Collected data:
-------

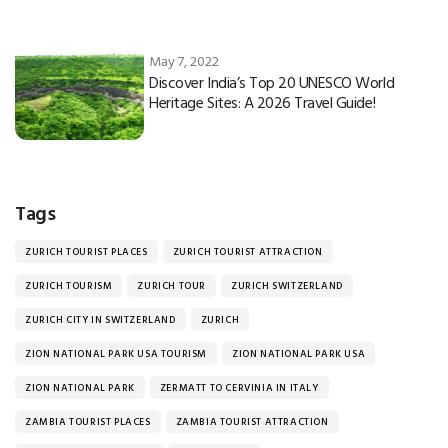
May 7, 2022
Discover India’s Top 20 UNESCO World
Heritage Sites: A 2026 Travel Guide!
Tags
ZURICH TOURIST PLACES
ZURICH TOURIST ATTRACTION
ZURICH TOURISM
ZURICH TOUR
ZURICH SWITZERLAND
ZURICH CITY IN SWITZERLAND
ZURICH
ZION NATIONAL PARK USA TOURISM
ZION NATIONAL PARK USA
ZION NATIONAL PARK
ZERMATT TO CERVINIA IN ITALY
ZAMBIA TOURIST PLACES
ZAMBIA TOURIST ATTRACTION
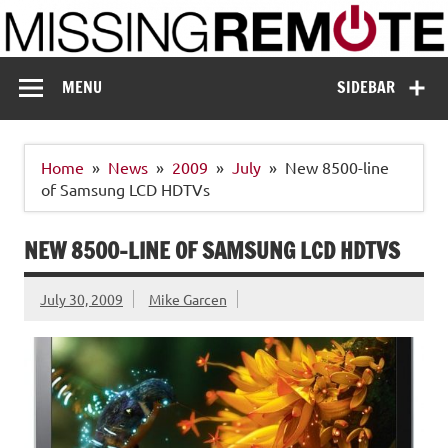
Skip
to
content
Missing Remote
Enthusiastic about smart technology
MENU
SIDEBAR
Home
News
2009
July
New 8500-line
of Samsung LCD HDTVs
NEW 8500-LINE OF SAMSUNG LCD HDTVS
July 30, 2009
Mike Garcen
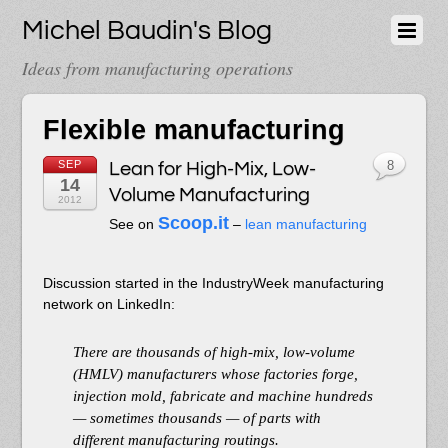
Michel Baudin's Blog
Ideas from manufacturing operations
Flexible manufacturing
SEP
Lean for High-Mix, Low-
8
14
Volume Manufacturing
2012
Scoop.it
See on
–
lean manufacturing
Discussion started in the IndustryWeek manufacturing
network on LinkedIn:
There are thousands of high-mix, low-volume
(HMLV) manufacturers whose factories forge,
injection mold, fabricate and machine hundreds
— sometimes thousands — of parts with
different manufacturing routings.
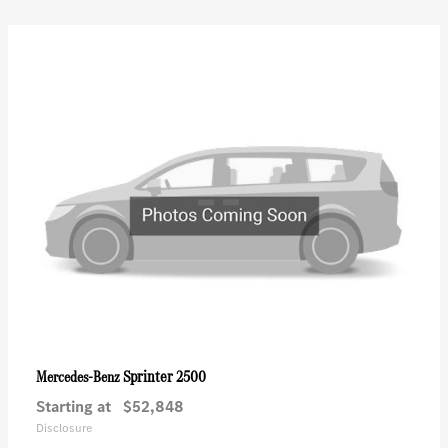
Sprinter 2500
Mercedes-Benz
Starting at
$52,848
Disclosure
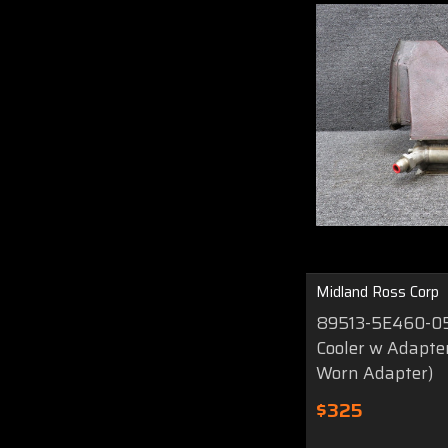
Midland Ross Corp
89513-5E460-051
Cooler w Adapte
Worn Adapter)
$325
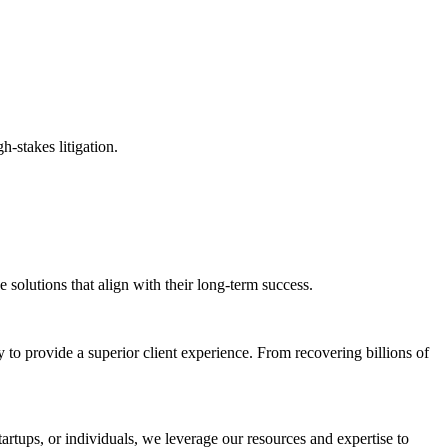
h-stakes litigation.
solutions that align with their long-term success.
 to provide a superior client experience. From recovering billions of
tartups, or individuals, we leverage our resources and expertise to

-------

WORK INSTRUCTIONS: Because the pictures are not wanted, retype only the text of every record, exactly as given.

TASK OUTPUT:
May 7, 2022
Discover India’s Top 20 UNESCO World
Heritage Sites: A 2026 Travel Guide!
Tags
ZURICH TOURIST PLACES
ZURICH TOURIST ATTRACTION
ZURICH TOURISM
ZURICH TOUR
ZURICH SWITZERLAND
ZURICH CITY IN SWITZERLAND
ZURICH
ZION NATIONAL PARK USA TOURISM
ZION NATIONAL PARK USA
ZION NATIONAL PARK
ZERMATT TO CERVINIA IN ITALY
ZAMBIA TOURIST PLACES
ZAMBIA TOURIST ATTRACTION
Skip
to
content
Missing Remote
Enthusiastic about smart technology
MENU
SIDEBAR
Home
News
2009
July
New 8500-line
of Samsung LCD HDTVs
NEW 8500-LINE OF SAMSUNG LCD HDTVS
July 30, 2009
Mike Garcen
Michel Baudin's Blog
Ideas from manufacturing operations
Flexible manufacturing
SEP
Lean for High-Mix, Low-
8
14
Volume Manufacturing
2012
Scoop.it
See on
–
lean manufacturing
Discussion started in the IndustryWeek manufacturing
network on LinkedIn:
There are thousands of high-mix, low-volume
(HMLV) manufacturers whose factories forge,
injection mold, fabricate and machine hundreds
— sometimes thousands — of parts with
different manufacturing routings.
Sprinter 2500
Mercedes-Benz
Starting at
$52,848
Disclosure
Midland Ross Corp
89513-5E460-051
Cooler w Adapte
Worn Adapter)
$325
h-stakes litigation.
solutions that align with their long-term success.
 to provide a superior client experience. From recovering billions of
tartups, or individuals, we leverage our resources and expertise to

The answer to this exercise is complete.